BEGIN Task inputs
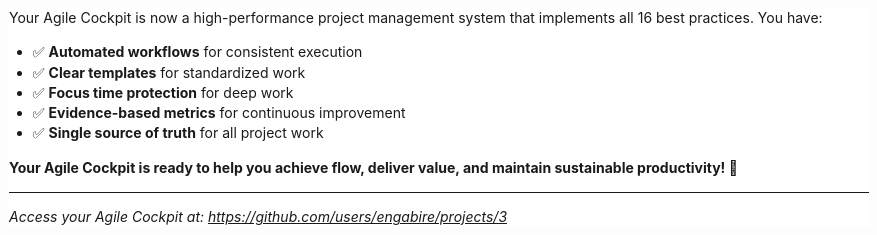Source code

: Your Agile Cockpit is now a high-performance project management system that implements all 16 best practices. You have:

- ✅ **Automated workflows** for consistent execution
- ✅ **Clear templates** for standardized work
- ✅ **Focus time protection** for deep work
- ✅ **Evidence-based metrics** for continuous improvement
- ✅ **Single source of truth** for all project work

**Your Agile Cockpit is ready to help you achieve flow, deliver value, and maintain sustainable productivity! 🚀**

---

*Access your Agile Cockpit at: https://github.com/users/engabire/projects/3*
END Task inputs
BEGIN Task inputs
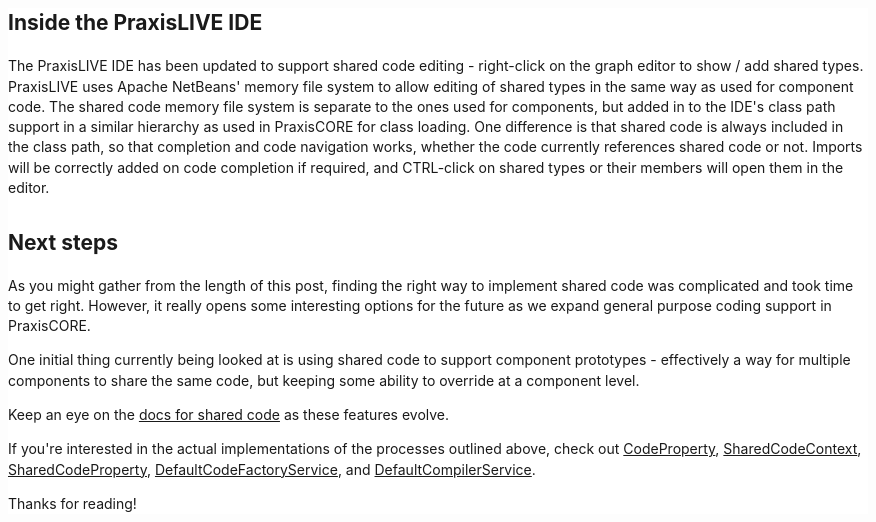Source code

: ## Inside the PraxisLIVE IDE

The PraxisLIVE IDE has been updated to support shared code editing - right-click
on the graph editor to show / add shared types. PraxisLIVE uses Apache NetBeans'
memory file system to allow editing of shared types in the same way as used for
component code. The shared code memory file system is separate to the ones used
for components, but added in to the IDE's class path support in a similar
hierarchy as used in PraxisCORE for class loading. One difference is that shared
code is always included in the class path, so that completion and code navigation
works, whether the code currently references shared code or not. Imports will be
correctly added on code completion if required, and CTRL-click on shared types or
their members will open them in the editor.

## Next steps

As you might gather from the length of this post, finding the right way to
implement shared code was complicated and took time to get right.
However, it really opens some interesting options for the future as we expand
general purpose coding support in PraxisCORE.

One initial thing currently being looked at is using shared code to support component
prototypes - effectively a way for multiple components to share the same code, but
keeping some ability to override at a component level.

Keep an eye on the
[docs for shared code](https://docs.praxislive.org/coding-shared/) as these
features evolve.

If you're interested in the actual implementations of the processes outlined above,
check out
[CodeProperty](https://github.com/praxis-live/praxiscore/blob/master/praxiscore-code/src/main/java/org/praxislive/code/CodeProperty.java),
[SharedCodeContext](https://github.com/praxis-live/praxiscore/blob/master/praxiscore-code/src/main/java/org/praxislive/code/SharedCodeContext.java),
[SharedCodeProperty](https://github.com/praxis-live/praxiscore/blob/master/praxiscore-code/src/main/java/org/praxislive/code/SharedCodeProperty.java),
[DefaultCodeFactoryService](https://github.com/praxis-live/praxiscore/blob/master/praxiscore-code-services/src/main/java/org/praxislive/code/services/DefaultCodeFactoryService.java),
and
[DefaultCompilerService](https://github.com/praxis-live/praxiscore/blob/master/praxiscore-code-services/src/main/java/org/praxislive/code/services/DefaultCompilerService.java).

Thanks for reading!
END Task inputs
= Exercise directions =
Nothing but a number should be given: the count of lines in the records that contain the word "system".

= Solved problem =
3